The Grammar of Science

In 1892 Pearson published The Grammar of Science, in which he argued that the scientific method is essentially descriptive rather than explanatory. Soon he was making the same argument about statistics, emphasizing especially the importance of quantification for biology, medicine, and social science. It was the problem of measuring the effects of natural selection that captivated Pearson and turned statistics into his personal scientific mission.[2] When young Albert Einstein [6] started the Olympia Academy study group in 1902, with his two younger friends, Maurice Solovine and Conrad Habicht, his first reading suggestion was Pearson’s The Grammar of Science which covered several themes that were later to become part of the theories of Einstein and other scientists. Pearson asserted that the laws of nature are relative to the perceptive ability of the observer. Irreversibility of natural processes, he claimed, is a purely relative conception. An observer who travels at the exact velocity of light would see an eternal now, or an absence of motion. He speculated that an observer who travelled faster than light would see time reversal, similar to a cinema film being run backwards. Pearson also discussed antimatter, the fourth dimension, and wrinkles in time.

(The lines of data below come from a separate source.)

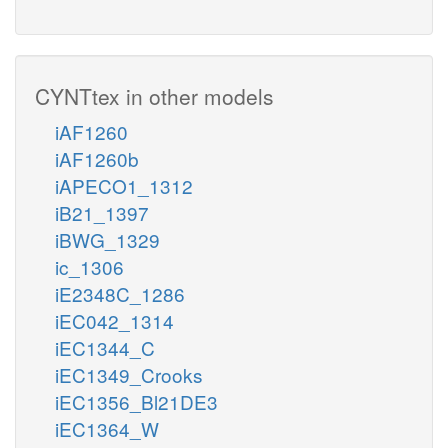
CYNTtex in other models
iAF1260
iAF1260b
iAPECO1_1312
iB21_1397
iBWG_1329
ic_1306
iE2348C_1286
iEC042_1314
iEC1344_C
iEC1349_Crooks
iEC1356_Bl21DE3
iEC1364_W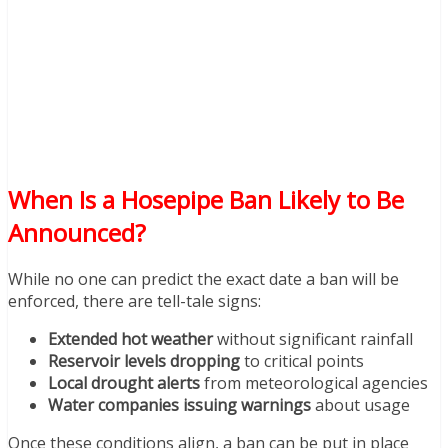
When Is a Hosepipe Ban Likely to Be
Announced?
While no one can predict the exact date a ban will be
enforced, there are tell-tale signs:
Extended hot weather
without significant rainfall
Reservoir levels dropping
to critical points
Local drought alerts
from meteorological agencies
Water companies issuing warnings
about usage
Once these conditions align, a ban can be put in place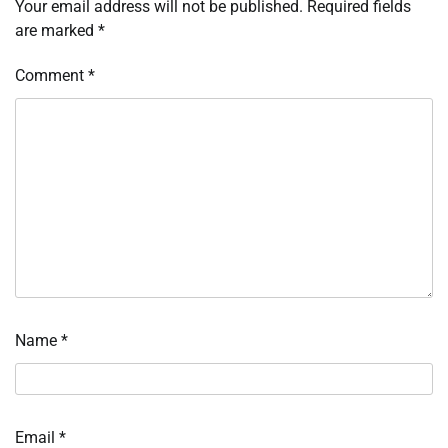
Your email address will not be published.
Required fields
are marked
*
Comment
*
Name
*
Email
*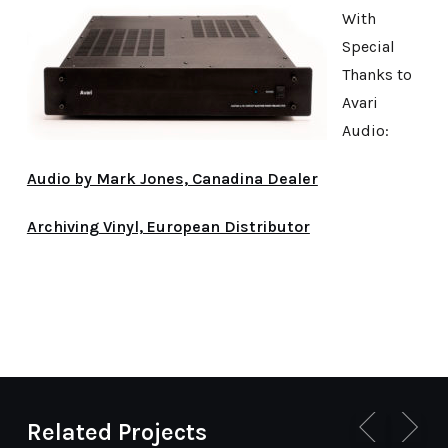
With
Special
Thanks to
Avari
Audio:
Audio by Mark Jones, Canadina Dealer
Archiving Vinyl, European Distributor
Related Projects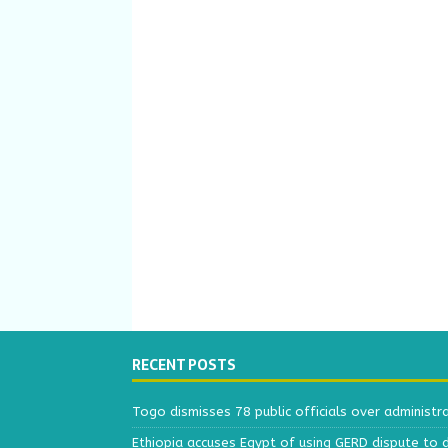
RECENT POSTS
Togo dismisses 78 public officials over administr
Ethiopia accuses Egypt of using GERD dispute to 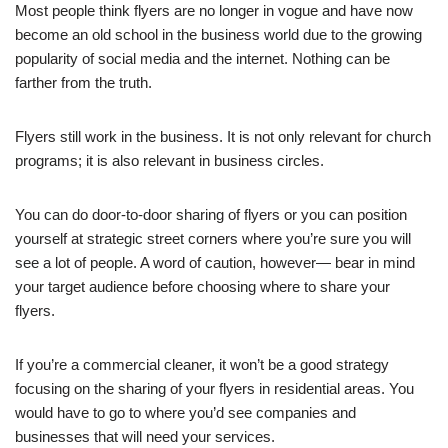
Most people think flyers are no longer in vogue and have now
become an old school in the business world due to the growing
popularity of social media and the internet. Nothing can be
farther from the truth.
Flyers still work in the business. It is not only relevant for church
programs; it is also relevant in business circles.
You can do door-to-door sharing of flyers or you can position
yourself at strategic street corners where you’re sure you will
see a lot of people. A word of caution, however— bear in mind
your target audience before choosing where to share your
flyers.
If you’re a commercial cleaner, it won’t be a good strategy
focusing on the sharing of your flyers in residential areas. You
would have to go to where you’d see companies and
businesses that will need your services.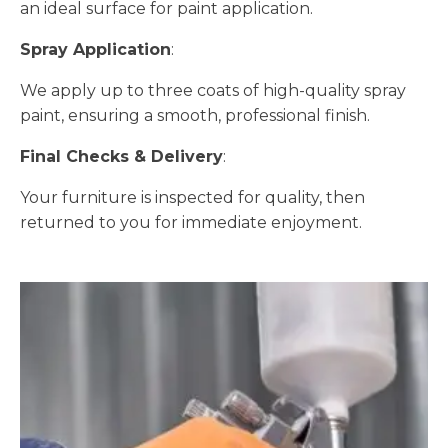
an ideal surface for paint application.
Spray Application
:
We apply up to three coats of high-quality spray
paint, ensuring a smooth, professional finish.
Final Checks & Delivery
:
Your furniture is inspected for quality, then
returned to you for immediate enjoyment.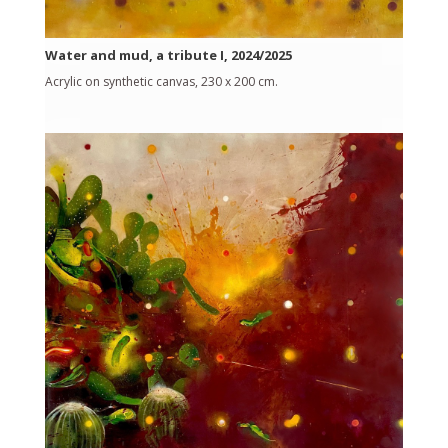
Water and mud, a tribute I, 2024/2025
Acrylic on synthetic canvas, 230 x 200 cm.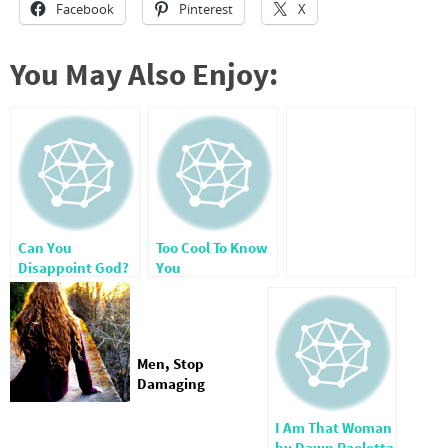
Facebook
Pinterest
X
You May Also Enjoy:
Can You
Too Cool To Know
Disappoint God?
You
Men, Stop
Damaging
Women!
I Am That Woman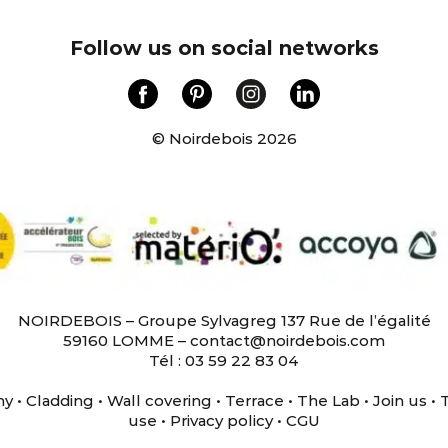
Follow us on social networks
© Noirdebois 2026
NOIRDEBOIS – Groupe Sylvagreg 137 Rue de l’égalité
59160 LOMME – contact@noirdebois.com
Tél : 03 59 22 83 04
ny
•
Cladding
•
Wall covering
•
Terrace
•
The Lab
•
Join us
•
use
•
Privacy policy
•
CGU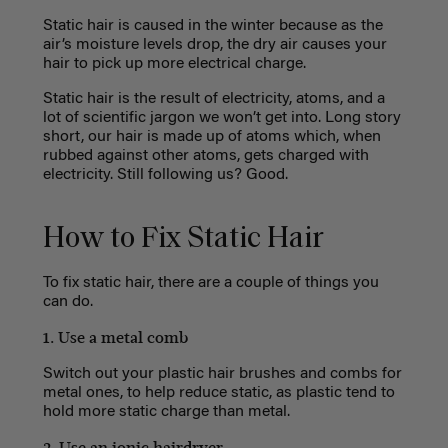
Static hair is caused in the winter because as the
air’s moisture levels drop, the dry air causes your
hair to pick up more electrical charge.
Static hair is the result of electricity, atoms, and a
lot of scientific jargon we won’t get into. Long story
short, our hair is made up of atoms which, when
rubbed against other atoms, gets charged with
electricity. Still following us? Good.
How to Fix Static Hair
To fix static hair, there are a couple of things you
can do.
1. Use a metal comb
Switch out your plastic hair brushes and combs for
metal ones, to help reduce static, as plastic tend to
hold more static charge than metal.
2. Use an ionic hairdryer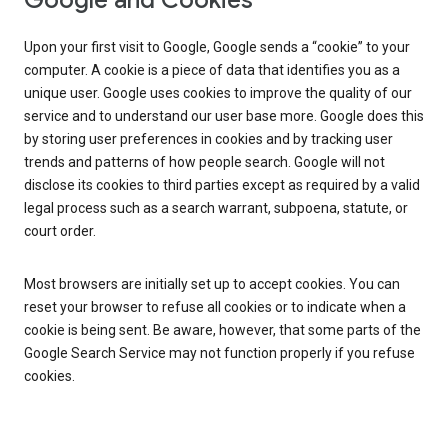
Google and Cookies
Upon your first visit to Google, Google sends a “cookie” to your
computer. A cookie is a piece of data that identifies you as a
unique user. Google uses cookies to improve the quality of our
service and to understand our user base more. Google does this
by storing user preferences in cookies and by tracking user
trends and patterns of how people search. Google will not
disclose its cookies to third parties except as required by a valid
legal process such as a search warrant, subpoena, statute, or
court order.
Most browsers are initially set up to accept cookies. You can
reset your browser to refuse all cookies or to indicate when a
cookie is being sent. Be aware, however, that some parts of the
Google Search Service may not function properly if you refuse
cookies.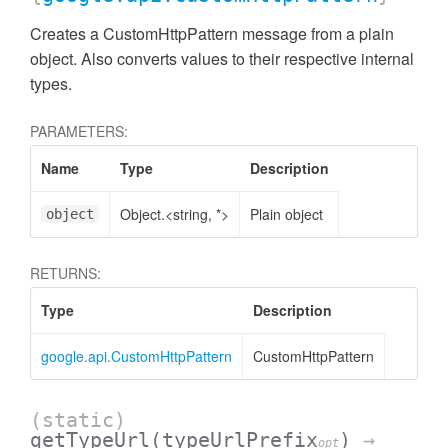
Creates a CustomHttpPattern message from a plain
object. Also converts values to their respective internal
types.
PARAMETERS:
Name
Type
Description
Object.<string, *>
Plain object
object
RETURNS:
Type
Description
google.api.CustomHttpPattern
CustomHttpPattern
(static)
getTypeUrl
(typeUrlPrefix
)
→
opt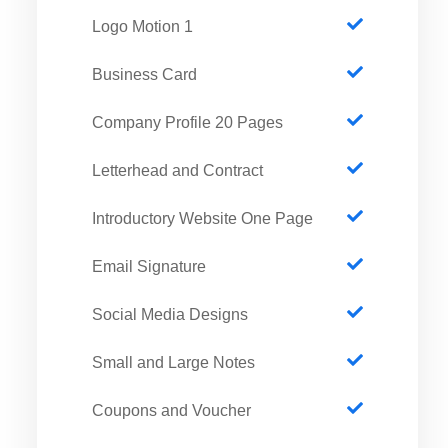
1 Logo Motion
Business Card
Company Profile 20 Pages
Letterhead and Contract
Introductory Website One Page
Email Signature
Social Media Designs
Small and Large Notes
Coupons and Voucher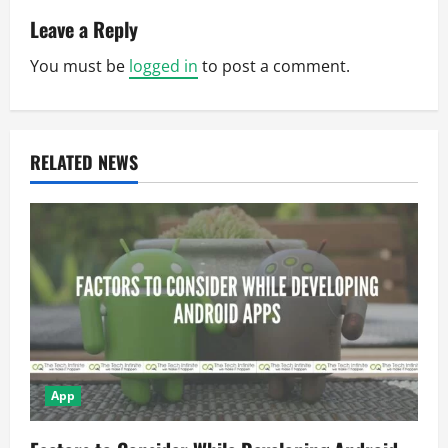
v
Leave a Reply
You must be
logged in
to post a comment.
i
g
a
RELATED NEWS
t
i
o
n
App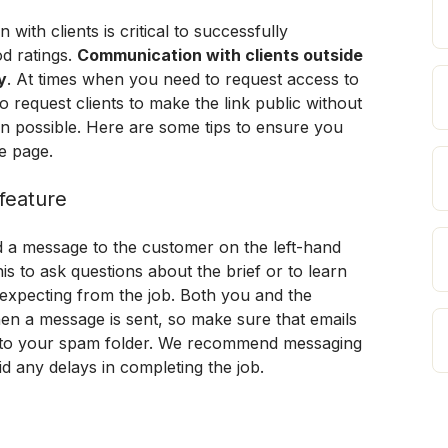
ith clients is critical to successfully 
d ratings. 
Communication with clients outside 
y
. At times when you need to request access to 
request clients to make the link public without 
n possible. Here are some tips to ensure you 
e page.
feature
d a message to the customer on the left-hand 
his to ask questions about the brief or to learn 
xpecting from the job. Both you and the 
en a message is sent, so make sure that emails 
to your spam folder. 
We recommend messaging 
oid any delays in completing the job.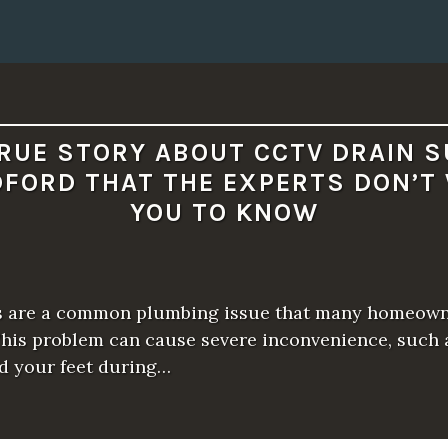
D
A
P
P
E
A
R
T
O
B
RUE STORY ABOUT CCTV DRAIN 
E
1
DFORD THAT THE EXPERTS DON’T
,
0
YOU TO KNOW
0
0
,
0
0
0
B
s are a common plumbing issue that many homeow
U
C
This problem can cause severe inconvenience, such 
K
d your feet during…
S
”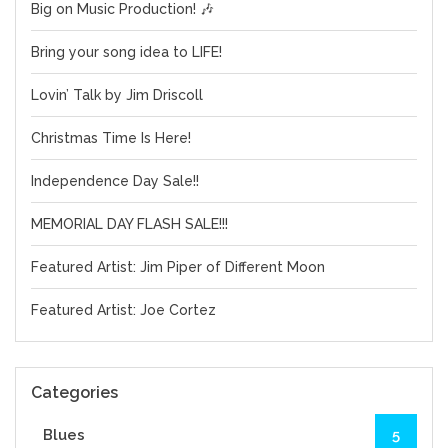
Big on Music Production! 🎶
Bring your song idea to LIFE!
Lovin’ Talk by Jim Driscoll
Christmas Time Is Here!
Independence Day Sale!!
MEMORIAL DAY FLASH SALE!!!
Featured Artist: Jim Piper of Different Moon
Featured Artist: Joe Cortez
Categories
Blues
5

The Creation of Modern Statistics

Through his mathematical work and his institution building, Pearson played a leading role in the creation of modern statistics. The basis for his statistical mathematics came from a long tradition of work on the method of least squares approximation, worked out early in the 19th century in order to estimate quantities from repeated astronomical and geodetic measures using probability theory. Pearson drew from these studies in creating a new field whose task it was to manage and make inferences from data in almost every field. His positivistic philosophy of science provided a persuasive justification for statistical reasoning.[2]

A Man of Universal Interests

Pearson’s work was all-embracing in the wide application and development of mathematical statistics, and encompassed the fields of biology, epidemiology, anthropometry, medicine, psychology and social history. Among those who assisted Pearson in his research were a number of female mathematicians who included Beatrice Mabel Cave-Browne-Cave and Frances Cave-Browne-Cave. He also founded the journal Annals of Eugenics (now Annals of Human Genetics) in 1925. Pearson’s commitment to socialism and its ideals led him to refuse the offer of being created an OBE (Officer of the Order of the British Empire) in 1920 and also to refuse a knighthood in 1935.

Karl Pearson died on April 27, 1936, aged 79.